The textbook fix is an as-of filter that reproduces the world at T. Most internal APIs have no notion of T; where one existed it was not built for the concurrency of thousands of eval runs. The same hostile infrastructure from Observation 2, in the time dimension. It set the ceiling on evaluation throughput: the full set could rarely complete overnight, so it ran periodically while a label-balanced subset weighted toward stubborn failures ran daily.

Snapshotting to make evaluation reproducible was structurally impossible: the human’s original decision used data fetched through the human’s tooling, never under the harness’s instrumentation.

So we experimented with instrumenting the agent’s world instead. Every HTTP response the agent received could be hashed and stored, and runs were front-loaded so a disagreement could trigger a re-run against fresh labels. The harness could then flag when the backing API’s answer had substantively changed between calls. That reframes the disagreement: was the agent wrong, or did the world move?

We could now evaluate fairly against a world that both failed and moved. What we could not do was close the gap to human accuracy.

Observation 4: The ceiling is human, and autonomy has to be earned

The last gap to human accuracy was not environmental. On many tasks agent performance was asymptotic to human accuracy and recall. The residual was tacit knowledge: the judgement an experienced person accrues doing the role. There was only so much explicit information to give; past that, the curve flattened.
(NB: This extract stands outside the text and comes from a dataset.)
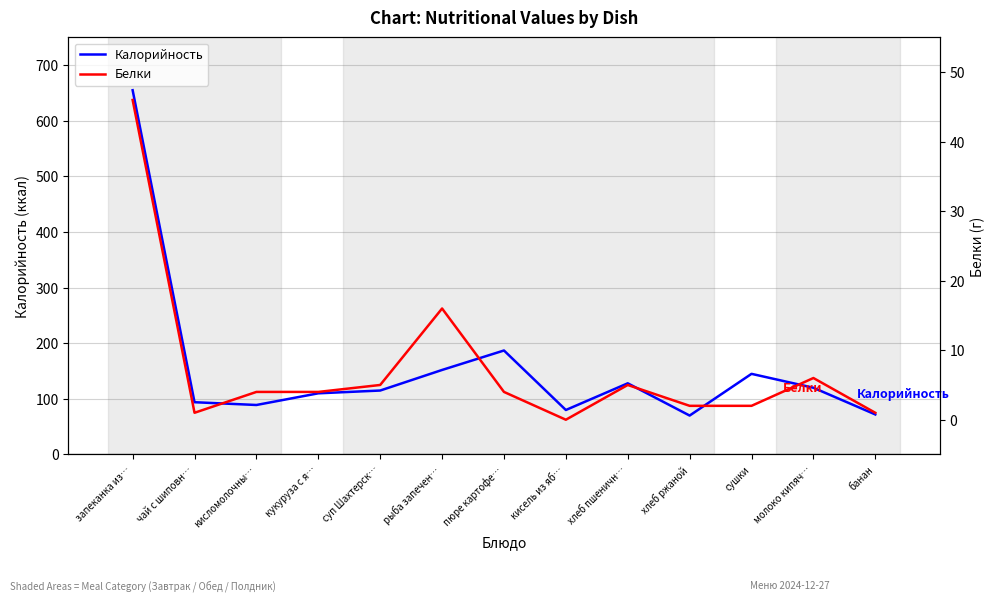

What is the total value across all series at чай с шиповн…?

95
We tried to replicate the human learning curve by injecting salient examples at inference time. It produced an uplift only when the retrieved examples were highly relevant. Below that bar it did harm: under the ambiguity inherent in these tasks the model leaned on the examples, so a marginally-relevant neighbour did not merely fail to help, it introduced regressions. The relevance bar was therefore high, and the binding constraint was supply. From exploration, a usefully close neighbour existed for 2% of validation-set runs.
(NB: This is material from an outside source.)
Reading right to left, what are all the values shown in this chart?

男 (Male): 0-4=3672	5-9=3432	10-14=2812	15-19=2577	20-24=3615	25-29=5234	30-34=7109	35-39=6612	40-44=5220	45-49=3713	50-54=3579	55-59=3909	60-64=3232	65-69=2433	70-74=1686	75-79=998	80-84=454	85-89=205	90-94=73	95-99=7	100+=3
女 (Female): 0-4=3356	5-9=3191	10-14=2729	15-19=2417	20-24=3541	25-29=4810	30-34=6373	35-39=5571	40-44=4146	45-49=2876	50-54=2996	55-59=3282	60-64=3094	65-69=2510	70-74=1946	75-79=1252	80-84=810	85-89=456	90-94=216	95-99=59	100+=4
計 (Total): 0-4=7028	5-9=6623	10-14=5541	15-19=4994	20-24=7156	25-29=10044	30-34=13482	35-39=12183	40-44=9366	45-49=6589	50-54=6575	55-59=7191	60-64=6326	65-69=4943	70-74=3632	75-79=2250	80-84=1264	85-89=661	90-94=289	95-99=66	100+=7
The way to raise the % with near neighbours is density: more examples, closer neighbours, a shorter distance to a useful one. Once the agent was live, every confirmed failure required two pieces of feedback in the rollout review flow: correct/incorrect/partial, and a free-text reason. That feedback fed the dynamic example store directly. Each confirmed failure shortened the expected distance to the nearest useful neighbour for the cases most like it.
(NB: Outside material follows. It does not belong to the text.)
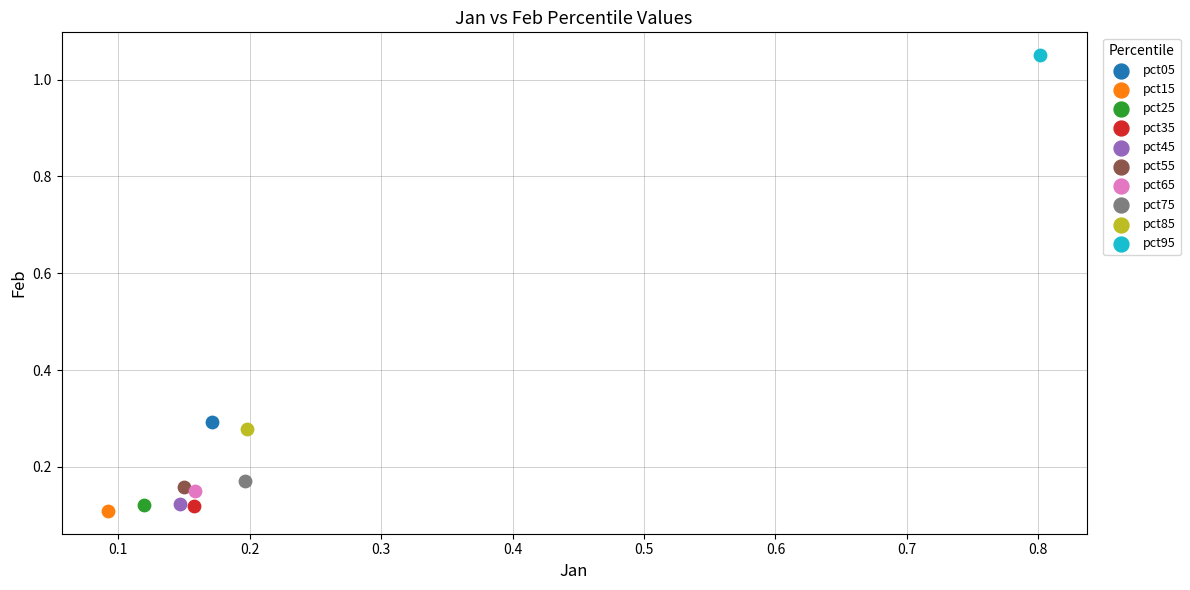

Which series contains the highest Y value?

pct95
Asymptotic agent performance and dynamic example injection
Attempting to improve asymptotic agent performance using dynamic example injection.

Density helps slowly, and some cases have no near neighbour at all. Where the agent could not make a reliable determination, we did not force autonomy. We used a cheap triage model (LightGBM) to identify the hardest cases and route them directly to human review. Architecturally, this additional functionality was modelled as post-processing nodes downstream of the domain agent but inside the same run and task as far as the dashboard user was concerned.

The agent runs wrapped in higher-order nodes that enforce the production bar, and the domain expert who built the agent is decoupled from being personally on the hook for the task succeeding / aggregate performance. The bar itself is owned by the manager: the production threshold is theirs and the wrapping is how that threshold is enforced.

Pareto segmentation of agent tasks to reach production grade
Segmenting agent tasks to achieve production-grade performance.

The agent was the tractable component

Everything difficult lived in the world and the organisation around it. The part that’s still hard, accruing experience, is a real boundary the harness narrows but does not erase.